Originally supported by Transport for London and championed by high-profile figures including actor Joanna Lumley and former Mayor Boris Johnson, the Garden Bridge project met early opposition from critics who believed the bridge would serve a redundant function as a river crossing in its proposed location. In addition, the bridge would be open from only 6am to midnight, and could be closed up to 12 times a year for private events, prompting several government officials to refer to the scheme as purely a “vanity project.”
Further trouble arose amid allegations of cronyism in the competition process – despite the initial estimates for the Heatherwick-designed scheme coming in at more than 3 times higher than other proposals, the bid was nonetheless deemed by Transport for London to be the most ‘economically advantageous’.
As a result of these concerns, in July 2016 initial work on the bridge was put on standby to allow for a financial review of the project, with the current Mayor of London Sadiq Khan announcing the formal review by Hodge into the procurement processes and its overall value for money in September of that year.
The two other firms that took part in the competition, Wilkinson Eyre and Marks Barfield - had just eight days to design and submit schemes, the report found.
"This competition didn't smell right from the start,” co-director of Marks Barfield David Marks told the BBC. “It is clear that we were just there to make up the numbers and the outcome of this tender had in reality already been pre-determined.
Hodge's report concludes by advising the city swallow the loss of public funding rather than move any further forward with plans:
“In my judgement it is better for the taxpayer to accept the loss than to risk the additional demands if the project proceeds,” the report closes. “In the present climate, with continuing pressures on public spending, it is difficult to justify further public investment in the Garden Bridge.”

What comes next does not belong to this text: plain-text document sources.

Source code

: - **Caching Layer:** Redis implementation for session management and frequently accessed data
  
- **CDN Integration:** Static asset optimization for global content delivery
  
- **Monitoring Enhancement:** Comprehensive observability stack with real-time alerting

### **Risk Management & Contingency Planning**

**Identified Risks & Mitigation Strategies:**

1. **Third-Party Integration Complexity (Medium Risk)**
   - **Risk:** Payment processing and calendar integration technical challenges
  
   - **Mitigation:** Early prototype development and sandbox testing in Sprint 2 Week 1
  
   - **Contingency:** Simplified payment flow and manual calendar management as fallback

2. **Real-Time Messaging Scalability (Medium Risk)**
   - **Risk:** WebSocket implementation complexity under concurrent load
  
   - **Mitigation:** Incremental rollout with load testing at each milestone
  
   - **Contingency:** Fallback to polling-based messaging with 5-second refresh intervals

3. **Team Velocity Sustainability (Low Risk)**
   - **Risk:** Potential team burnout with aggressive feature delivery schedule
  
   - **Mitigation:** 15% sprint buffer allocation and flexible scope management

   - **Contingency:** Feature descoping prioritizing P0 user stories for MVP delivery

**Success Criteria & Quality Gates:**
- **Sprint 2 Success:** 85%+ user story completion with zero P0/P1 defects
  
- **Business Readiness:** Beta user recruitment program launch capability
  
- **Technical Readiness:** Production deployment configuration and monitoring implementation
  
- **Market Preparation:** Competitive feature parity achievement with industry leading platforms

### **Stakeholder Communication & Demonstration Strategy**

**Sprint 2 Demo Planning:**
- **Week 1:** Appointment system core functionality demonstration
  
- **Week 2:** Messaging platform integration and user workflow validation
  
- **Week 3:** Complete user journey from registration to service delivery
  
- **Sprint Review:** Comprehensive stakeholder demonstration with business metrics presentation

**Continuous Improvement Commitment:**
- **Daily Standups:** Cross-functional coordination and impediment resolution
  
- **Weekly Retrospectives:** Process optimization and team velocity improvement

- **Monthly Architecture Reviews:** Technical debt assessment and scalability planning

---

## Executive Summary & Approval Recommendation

Chariman of the Garden Bridge Trust, Lord Mervyn Davies, issued this response to the report’s findings:
“We are pleased that Dame Margaret has finally published her report after six months of uncertainty. We will be studying the report in detail and seeking a meeting with the Mayor to discuss next steps. The Trust remains as determined as ever to make the Garden Bridge happen which will bring huge benefits to London and the UK.”